Now I'm not talking about you, the player, I'm talking about the game protagonist. And while you can definately be villainous in some games like Mass Effect and Fable you're end game is usually somewhere on the lines of saving the world. And thats <- generally a good thing.
I was thinking about it and I realized that in most games today the protagonist is usually a complete dick. He's still saving the world but I suppose shoving glass into people's mouths, shoving people out windows or tying a whore to your horse and galloping across the countryside makes me think that this is something an antagonist should be doing. Not that we can't have (loosely defined) "gritty realism" in games but if we're standing right at the edge of the divingboard of a pool of crazy batshit insane whats stopping us from jumping right on in?
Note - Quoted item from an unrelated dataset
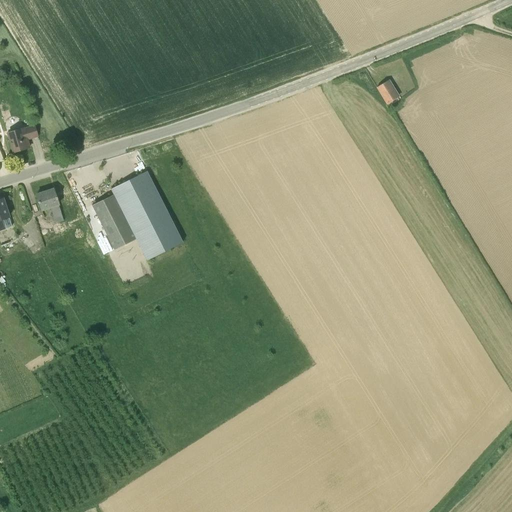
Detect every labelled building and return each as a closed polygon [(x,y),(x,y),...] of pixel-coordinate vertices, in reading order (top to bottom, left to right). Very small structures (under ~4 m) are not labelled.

The closest I've ever been to being a straight up villian was in Fallout 3. If only because I took the term
survival to the utter extreme and was bent on killing everyone I could because that meant that there was no chance that they could kill me later. Don't get me wrong, I killed everybody. I even killed everybody except for the two litte kids (because they're invincible) in Megaton
before I blew it to kingdom come. Because if I had blown it to the moon beforehand I couldn't have gotten all that delicious exp and all their stuff. But unfortuantly Fallout 3 karmatically balances itself out because the game gave you the option to massacre in the same hand as the option to save everyone. And thats the problem, its perfectly fine to suffocate an entire village in their sleep because you also
could (but won't) fix their house to look better than a shiny car on a warm day, buy them nice clothes and do their dirty laundry.
But Flailing," you might say. "Games do exist where you do nothing but be a massive twat." And while I guess thats true those games are generally shit. For example I had the misfortune of playing Overlord 2 a couple months ago because it sounded like a good idea. Who doesn't want to play as a cruel and satanic overlord that destroys the entire world by throwing little, retarded monkeys at it. The stupid part is that destroying the world slowly becomes more of a day job than anything else. Sure, you're destroying the world but its so tedious by the end all I wanted to do was sit in my evil fortress and mope all day.
My point is in a bucket load of games today you can fuck, maim, torture and massacre your way to
saving the known world. I remember thinking at the end of Dragon Age II that Kirkwall must be pretty empty by now; because I had killed thousands of people by then and I still got the good ending. And if you can shoot kneecaps, break bones, strangle people in their sleep, cut off fingers, fuck prostitutes and extinguish entire villages while still being completely "Paragon" whats stoping games from letting us play as Pyramid Head or a serial killer. The MO may be different (mostly bandits and Nazis) but thats exactly what we're doing.
So yes, games do exist where you are nothing but a total and complete asshole. But too few games exist where you are nothing but a total and complete asshole that are actually good. There are games out there that "allow you" to be a total and complete asshole but thats not your only choice. And I've been seeing fewer and fewer games where being a
good guy is a hard and difficult slope to climb (like it should be).
I don't know if many of you remember the Dragon Age: Origin's dlc where you get to replay the final battle through the eyes of a darkspawn but imagine if there was an entire game like that. Where your ultimate goal is pretty much to destroy the world. Instead of having the option to help people you could just have the option to not kill them. Which is just as good by some rights. Imagine in Limbo instead of playing as the little large head boy you played as the world itself. And carefully set and set off traps as little large headed boys wandered through them. The death animations wouldn't be anymore gruesome than in regular Limbo but whats stopping an idea like that from taking flight?
...
I guess so 16 year olds won't think that shooting up their school or punching their little sister in the face is a good idea.